OK, I’ll admit it: I’m a bit of a steampunk junkie. I really enjoy the whole idea of steampunk and eat up nearly everything I can find in the genre (sub-genre?). But let’s be honest: steampunk is also quickly becoming (if it hasn’t already become) a marketing niche that everyone wants to step into. Any publisher that has a book that is slightly Victorian in its demeanor or setting is marketing it as ‘steampunk.’ Thankfully, though, it seems that Pyr hasn’t entirely jumped on this bandwagon. Take, for example, The Strange Affair of Spring-Heeled Jack. That book could easily have been marketed as ‘steampunk’, but from what I’ve seen so far, Pyr has avoided that much.

So, when I saw Pyr claiming George Mann’s latest, Ghosts of Manhattan, as the first steampunk/superhero novel, I took notice. First, George Mann has already carved himself a reputation for steampunk with his Newbury and Hobbes novels.
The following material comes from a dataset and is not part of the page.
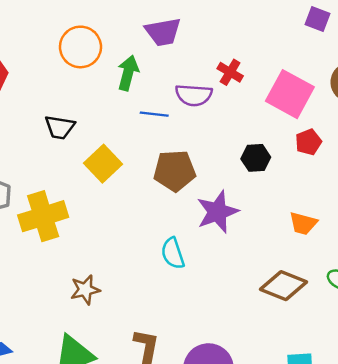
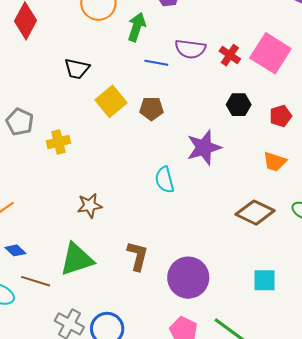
red cross: (230, 72) -> (230, 55), moved
red pentagon: (308, 142) -> (281, 116), moved
brown pentagon: (175, 171) -> (151, 109), moved, size x0.7
yellow cross: (43, 216) -> (58, 142), size x0.6

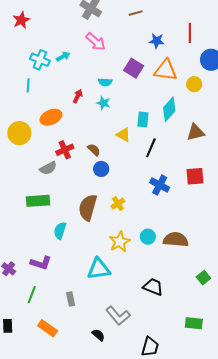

Second, the premise is one that is intriguing: what exactly would a steampunk superhero look like?

It turns out that the Ghost, Mann’s superhero, is not so much steampunk in himself, but the universe he inhabits is steampunkish, although Mann doesn’t so much explore that world as assume it as a given in the novel: Queen Victoria has only recently died in the 1920s; biplanes; airships; etc. Instead of dwelling on the steampunk/alternate history elements, though, Mann instead focuses almost entirely on the first adventure of the Ghost, who shows up at a bank robbery in Manhattan and using advanced technology (well, advanced for a steampunk 1926) thwarts the robbery. This puts him on the radar (if I may use such an anachronism) of ‘The Roman,’ the gangster who runs the mob in New York.

The novel reads much like an opening story arc for a comic book (and that’s a good thing!). We get equal doses of forward-movement on the Ghost/Roman story as well as interludes where we are given tantalizing bits of the Ghost’s origin story, but just enough to keep us coming back issue after issue, er, book after book to learn more. I don’t think I could praise this book more than to say that it feels like all the best of a comic book story distilled into a novel: lots of exciting action, mystery, and intrigue balanced evenly throughout. I’m hooked and will pick up any further adventures of the Ghost.